Anne seems to get along well with her teachers. Her attitude at the beginning of her diary, though sprinkled with a bit of adolescent angst and annoyances, is generally good-natured and she seems to have that attitude in interactions with her teachers.
The main story she tells involving a teacher is when Mr. Keesing, aggravated by Anne's incessant talking during class, assigns her a series of essays as punishment. Rather than complaining about it or just writing big to fill up the three pages quickly, Anne considers the "convincing arguments to prove the necessity of talking" (pg 11). While Mr. Keesing finds her essay amusing, she continues to talk and gets another essay as punishment, which she writes. The third time, an exasperated Mr. Keesing assigns Anne an essay entitled, "Quack, Quack, Quack," Went Mistress Chatterbox."

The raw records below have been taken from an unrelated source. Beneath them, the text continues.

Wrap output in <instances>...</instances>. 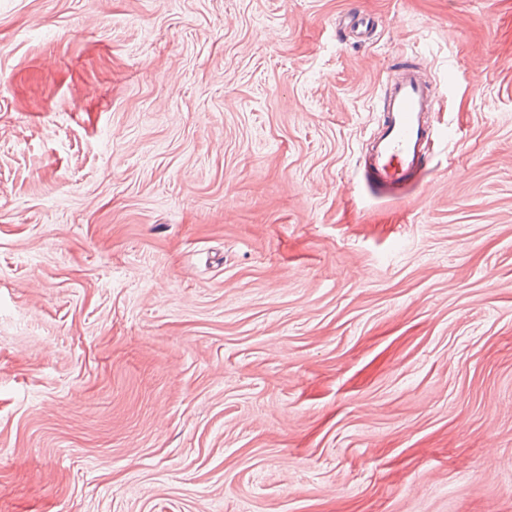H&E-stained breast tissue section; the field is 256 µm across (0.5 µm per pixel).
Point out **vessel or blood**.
Here are the masks:
<instances>
[{
	"mask_svg": "<svg viewBox=\"0 0 512 512\" xmlns=\"http://www.w3.org/2000/svg\"><path fill=\"white\" fill-rule=\"evenodd\" d=\"M434 103V91L417 66L403 61L385 90L381 122L363 157L368 178L380 192L399 190L428 172Z\"/></svg>",
	"mask_w": 512,
	"mask_h": 512,
	"instance_id": "1",
	"label": "vessel or blood"
}]
</instances>
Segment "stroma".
<instances>
[{"instance_id": "stroma-1", "label": "stroma", "mask_w": 512, "mask_h": 512, "mask_svg": "<svg viewBox=\"0 0 512 512\" xmlns=\"http://www.w3.org/2000/svg\"><path fill=\"white\" fill-rule=\"evenodd\" d=\"M0 512H512V0H0ZM434 89L422 81L417 65L403 61L387 85L381 123L367 141L364 168L380 192L399 190L429 173L427 146L434 135Z\"/></svg>"}]
</instances>
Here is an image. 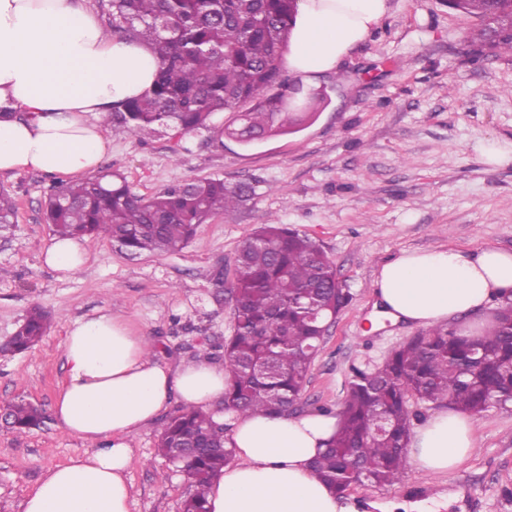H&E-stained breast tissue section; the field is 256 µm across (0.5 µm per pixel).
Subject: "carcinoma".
I'll return each mask as SVG.
<instances>
[{"mask_svg":"<svg viewBox=\"0 0 512 512\" xmlns=\"http://www.w3.org/2000/svg\"><path fill=\"white\" fill-rule=\"evenodd\" d=\"M297 0H110L112 35L152 45L158 68L153 88L115 107L105 118L136 135L178 128L236 134L249 144L267 133H294L324 103L317 91L289 82L284 55ZM455 10L479 20L466 40L474 57H512V37L493 39L496 24L512 20V0H462ZM307 93L302 110L288 98ZM251 104L236 128L217 116ZM79 184L49 187L44 217L54 234H104L129 256L174 253L200 224L232 214L253 193L248 184L222 178L186 179L149 199L118 173ZM16 205L0 190V235L12 233ZM230 295L232 335L224 342L228 379L221 400L226 414L290 416L324 340L323 327L353 300L336 287L334 263L299 231L272 221L246 238L232 278L209 272ZM49 313L32 307L3 350L24 351L42 341ZM441 404L476 417L512 407V299L497 300L495 318L479 336L438 326L393 350L373 368H351L336 411L339 429L312 462L317 479L340 493L354 484L385 487L402 481L411 431L410 400ZM19 433L39 428L37 407L19 399L3 405ZM158 453L177 464L191 488L183 512H207L211 480L233 457L225 427L213 414L180 407L165 421Z\"/></svg>","mask_w":512,"mask_h":512,"instance_id":"1","label":"carcinoma"}]
</instances>
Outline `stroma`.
<instances>
[{
  "label": "stroma",
  "instance_id": "obj_1",
  "mask_svg": "<svg viewBox=\"0 0 512 512\" xmlns=\"http://www.w3.org/2000/svg\"><path fill=\"white\" fill-rule=\"evenodd\" d=\"M474 18L448 0H391L381 24L334 74L304 81L327 103L294 134L245 145L206 131L164 130L145 137L106 124L112 149L102 171L126 178L148 198L184 180L221 177L254 186L231 216L218 213L182 251L135 259L102 235L86 239L87 261L63 276L40 260L52 237L44 194L52 176H1L16 201L9 238H0V343L27 312L51 313L50 328L32 349L0 355V402L38 405L48 419L21 434L0 423V512L18 505L51 467L82 452L51 414L66 368L68 323L99 312L126 317L157 345L170 369L222 345L231 333V303L206 270L232 269L242 241L270 219L321 245L354 299L330 328L302 391L303 413L336 407L351 369L382 364L418 327L379 319L373 283L380 265L403 250L492 245L512 251V161L486 164L479 146L512 143V58L473 62L465 40ZM164 425L155 420L132 439L128 477L131 512H182L189 485L156 453ZM476 446L456 468L429 474L407 467L401 483L354 486L357 512H383L405 502L408 512H512V411L491 409L474 420Z\"/></svg>",
  "mask_w": 512,
  "mask_h": 512
}]
</instances>
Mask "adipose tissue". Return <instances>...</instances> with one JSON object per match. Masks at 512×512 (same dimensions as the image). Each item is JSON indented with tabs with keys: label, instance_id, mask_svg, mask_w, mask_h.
I'll return each mask as SVG.
<instances>
[{
	"label": "adipose tissue",
	"instance_id": "obj_1",
	"mask_svg": "<svg viewBox=\"0 0 512 512\" xmlns=\"http://www.w3.org/2000/svg\"><path fill=\"white\" fill-rule=\"evenodd\" d=\"M389 10L390 0H299L289 71L335 72ZM156 71L148 44L105 33L80 0H0V175L97 173L110 146L103 118L151 89ZM42 260L69 275L87 251L80 240L55 237ZM375 287L385 317L435 326L512 295V252L490 245L404 250L381 265ZM147 347L146 337L109 312L67 325V370L53 413L87 447L48 469L21 512H130L131 437L171 396L194 407L220 402L222 365L202 359L173 373ZM227 423L235 460L212 481L208 512H357L310 470L338 428L336 416H233ZM474 446L472 419L448 409L414 430L409 458L439 474Z\"/></svg>",
	"mask_w": 512,
	"mask_h": 512
}]
</instances>
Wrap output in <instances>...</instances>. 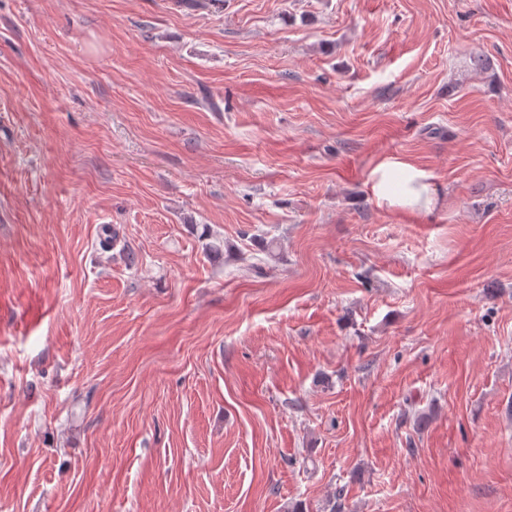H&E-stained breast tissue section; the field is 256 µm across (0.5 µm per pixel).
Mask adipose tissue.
Wrapping results in <instances>:
<instances>
[{
	"label": "adipose tissue",
	"instance_id": "obj_1",
	"mask_svg": "<svg viewBox=\"0 0 512 512\" xmlns=\"http://www.w3.org/2000/svg\"><path fill=\"white\" fill-rule=\"evenodd\" d=\"M402 171L404 182L399 191H392L390 179L395 171ZM371 192L378 205L430 214L433 210L435 187L430 174L412 164L382 160L371 173Z\"/></svg>",
	"mask_w": 512,
	"mask_h": 512
}]
</instances>
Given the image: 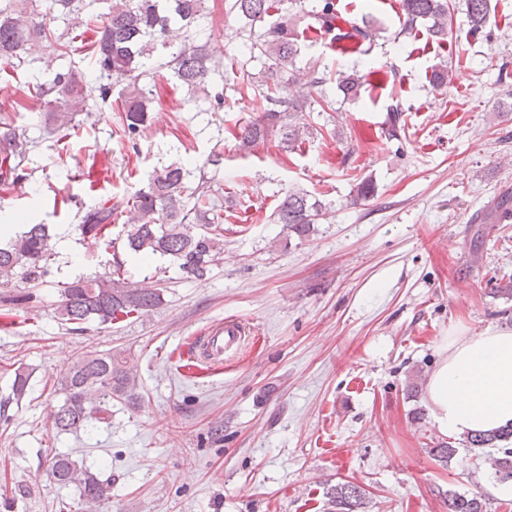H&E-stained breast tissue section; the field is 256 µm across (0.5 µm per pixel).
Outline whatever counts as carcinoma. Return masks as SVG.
<instances>
[{
	"instance_id": "1",
	"label": "carcinoma",
	"mask_w": 512,
	"mask_h": 512,
	"mask_svg": "<svg viewBox=\"0 0 512 512\" xmlns=\"http://www.w3.org/2000/svg\"><path fill=\"white\" fill-rule=\"evenodd\" d=\"M21 0H0V61L14 68L25 63L27 46L41 40L51 52L69 56L88 50L95 57L100 74L122 85L118 110L123 112V128L129 138L142 135L148 123L151 90L142 80L152 70H167L191 94L206 91V82L214 74L224 77V51L212 47V34L206 32L205 0H48L41 10L36 0L31 8L19 6ZM406 32L418 23L427 25L430 35L448 36V0H399ZM227 14L237 24L236 32L247 50L248 60L262 64L259 73L247 70V63L231 58L237 67L234 91L251 103L250 117L240 127L238 147L249 150L276 135L288 150L305 141L307 127L295 121V115L309 112L314 93L331 107L326 95L327 79L317 65L297 66L308 33L329 35L334 32L350 38L361 47L372 45L379 29L365 19L340 14L335 0H227ZM470 32L480 33L490 16V0H466ZM70 19L71 37L60 42L52 29L55 20ZM349 30L342 31V26ZM450 69L445 61L433 67L432 87L448 86ZM364 83L357 72L339 75L338 87L344 97H355ZM110 86L94 89L83 83L76 66L69 65L44 82L33 83L31 95L53 114L52 133L58 140L71 136L77 112L93 110L95 97L105 100ZM190 171L179 164L154 170L145 186L128 199L106 200L87 211L78 225L83 238L103 239L107 226L126 215L127 230L123 242L127 252L141 257L161 255L176 265L188 278L201 280L211 272L224 248V206L217 203L216 189L209 178H200L196 186L186 181ZM327 214L326 205L311 200L307 193L290 191L272 212L273 222L283 225L288 236H309L314 224ZM191 224L199 226L192 235ZM113 248V270L109 278H77L60 289L55 307L57 318L84 332L88 325L106 326L120 317L145 315L162 304L160 289L151 285L131 287L118 278L123 261ZM52 247L48 226L32 224L27 231L0 246V287L9 285L15 275L38 286L49 275ZM30 374L22 368L14 371L13 398L22 400L28 392ZM57 392L62 395L53 412L52 423L59 433H76L91 423L112 419V401L136 405L139 399L134 358L125 352L85 353L59 376ZM469 451H481L495 478L512 479V429L478 433L467 438ZM48 474L57 484L74 485L82 504H101L112 497V482L78 463L71 456L55 454L50 458ZM330 506L336 512H365V490L353 482H339L327 491ZM448 512H485L478 494L448 491Z\"/></svg>"
}]
</instances>
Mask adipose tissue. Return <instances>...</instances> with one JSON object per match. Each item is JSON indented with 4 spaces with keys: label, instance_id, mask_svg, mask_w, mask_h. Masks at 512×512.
I'll use <instances>...</instances> for the list:
<instances>
[{
    "label": "adipose tissue",
    "instance_id": "adipose-tissue-1",
    "mask_svg": "<svg viewBox=\"0 0 512 512\" xmlns=\"http://www.w3.org/2000/svg\"><path fill=\"white\" fill-rule=\"evenodd\" d=\"M441 433L460 437L512 423V329L451 336L427 384Z\"/></svg>",
    "mask_w": 512,
    "mask_h": 512
}]
</instances>
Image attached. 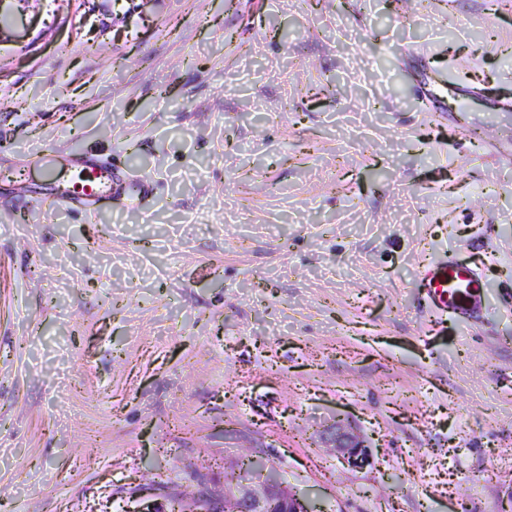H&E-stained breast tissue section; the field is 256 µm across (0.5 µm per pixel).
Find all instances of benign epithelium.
Masks as SVG:
<instances>
[{
  "label": "benign epithelium",
  "mask_w": 512,
  "mask_h": 512,
  "mask_svg": "<svg viewBox=\"0 0 512 512\" xmlns=\"http://www.w3.org/2000/svg\"><path fill=\"white\" fill-rule=\"evenodd\" d=\"M333 448L343 462L361 467L368 462L369 454L363 440L339 425L330 428ZM278 499L285 512H309L302 499L288 483L279 478H267L262 472L237 480L224 488L221 496L201 495L188 502L178 499L179 512H264L266 502Z\"/></svg>",
  "instance_id": "1"
}]
</instances>
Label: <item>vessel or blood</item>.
Instances as JSON below:
<instances>
[{"instance_id":"vessel-or-blood-1","label":"vessel or blood","mask_w":512,"mask_h":512,"mask_svg":"<svg viewBox=\"0 0 512 512\" xmlns=\"http://www.w3.org/2000/svg\"><path fill=\"white\" fill-rule=\"evenodd\" d=\"M108 167V162L99 159H76L65 204L90 207L104 199L99 175ZM419 288L427 307L435 313L470 325L484 317V282L475 264L455 257L431 261L422 270Z\"/></svg>"}]
</instances>
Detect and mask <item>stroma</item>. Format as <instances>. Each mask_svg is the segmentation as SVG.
<instances>
[{
  "instance_id": "obj_1",
  "label": "stroma",
  "mask_w": 512,
  "mask_h": 512,
  "mask_svg": "<svg viewBox=\"0 0 512 512\" xmlns=\"http://www.w3.org/2000/svg\"><path fill=\"white\" fill-rule=\"evenodd\" d=\"M0 12V512L250 455L313 512H512V0ZM78 151L125 174L92 215L57 201ZM447 255L483 323L419 299ZM330 434L333 448L344 463L352 467H361L368 462L367 446L357 435L346 431L338 424L330 428Z\"/></svg>"
}]
</instances>
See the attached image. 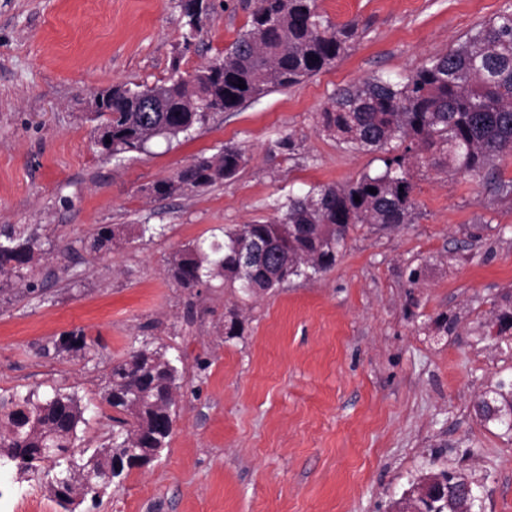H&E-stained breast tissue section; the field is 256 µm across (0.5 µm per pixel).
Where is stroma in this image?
<instances>
[{"mask_svg":"<svg viewBox=\"0 0 512 512\" xmlns=\"http://www.w3.org/2000/svg\"><path fill=\"white\" fill-rule=\"evenodd\" d=\"M357 22L351 49L302 83L147 151L101 152L91 119L102 90L162 83L218 56L255 0H214L201 36L182 37L179 0H0V226L38 238L32 268L0 277V400L69 394L85 409L80 445L112 434L101 400L114 363L142 346L180 357L167 448L76 512H400L413 482L448 469L479 483L475 512H512V432L473 404L512 373L495 317L512 295V152L486 175L410 166L405 224L353 226L334 269L257 298L217 277L170 275L194 243L265 221L276 203L382 169L385 151L320 128L337 89L402 81L512 0H318ZM290 137L294 149L275 143ZM244 149L233 179L159 198L153 182L193 158ZM116 235L101 249L99 227ZM420 269L410 283V269ZM448 315L451 329L435 320ZM237 336L225 333L231 318ZM83 333L88 348L58 341ZM64 469L0 471V512H62Z\"/></svg>","mask_w":512,"mask_h":512,"instance_id":"stroma-1","label":"stroma"}]
</instances>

Again, Anne shows her good humor and ability to joke with her teachers, writing a story about a family of ducks in verse with her friends. Mr. Keesing can take a joke too, and reads some of it out loud.
Another small mention Anne makes is of Mrs. Kuperus, the principal and Anne's 6th grade teacher at her Montessori nursery school. Anne says they "were both in tears as [they] said a heart-breaking farewell" (pg 7) when Anne was accepted to the Jewish Lyceum.
Judging from these anecdotes, Anne gets along very well with her teachers.